• 3 June 2020
    Axonics® Announces U.S. Food & Drug Administration Approval of Wireless Patient Remote Control with SmartMRI Technology

    Axonics Modulation Technologies, Inc. (NASDAQ: AXNX), a medical technology company that has developed and is commercializing novel implantable Sacral Neuromodulation (SNM) devices for the treatment of urinary and bowel dysfunction, today announced U.S. Food & Drug Administration (FDA) approval of its new wireless patient Remote Control with SmartMRI ™ technology for the Axonics r-SNM® System under a premarket approval (PMA) supplement.

    The new Remote Control simplifies the process by which patients can receive a full-body MRI. An MRI technician can perform a simple check using a patient’s Remote Control immediately prior to an MRI, avoiding the need for the patient to visit their implanting physician’s office or involving personnel from Axonics. The new patient Remote Control with SmartMRI technology will be included in all new orders of the Axonics r-SNM System in the United States beginning this month.
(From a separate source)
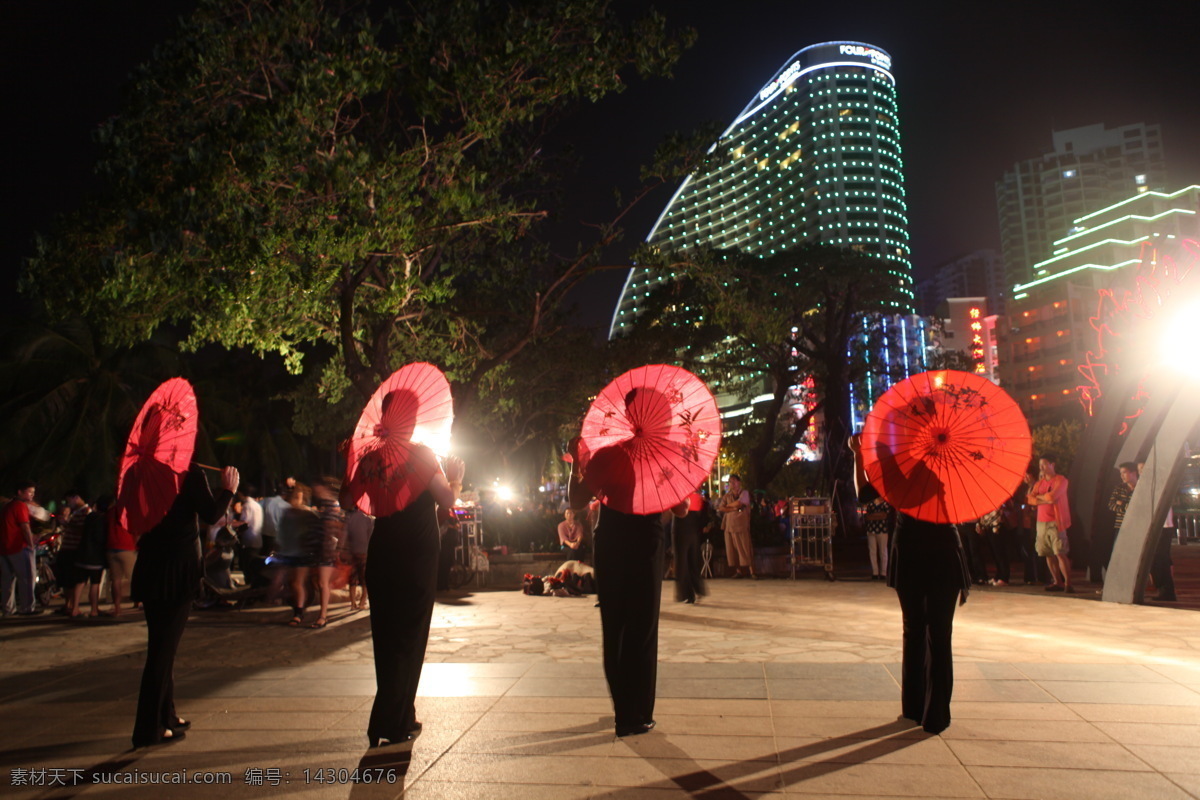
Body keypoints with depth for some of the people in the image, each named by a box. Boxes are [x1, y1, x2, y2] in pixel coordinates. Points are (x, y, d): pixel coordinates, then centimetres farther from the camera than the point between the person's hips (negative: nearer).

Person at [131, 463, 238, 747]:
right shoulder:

    The Axonics r-SNM System is approved for 1.5T full-body MRI scans in the United States and both 1.5T and 3.0T full-body MRI scans in Canada and Europe. In April 2020, Axonics submitted a PMA supplement to the FDA for the purpose of gaining full-body MRI conditional labeling for 3.0T MR scanners in the United States. The FDA review of this expansion of labeling is expected to be completed in early Q4 2020.

    Raymond W. Cohen, CEO of Axonics commented, “Delivering a superior experience to patients, physicians and their staff has been the key focus of our product development initiatives since Axonics’ founding. The introduction of this new patient Remote Control provides for significant convenience and reduces the burden on physician practices. This FDA approval follows the recent approval of both our next generation implantable neurostimulator and programmer and is part of a cadence of product enhancements that we are committed to pursuing.”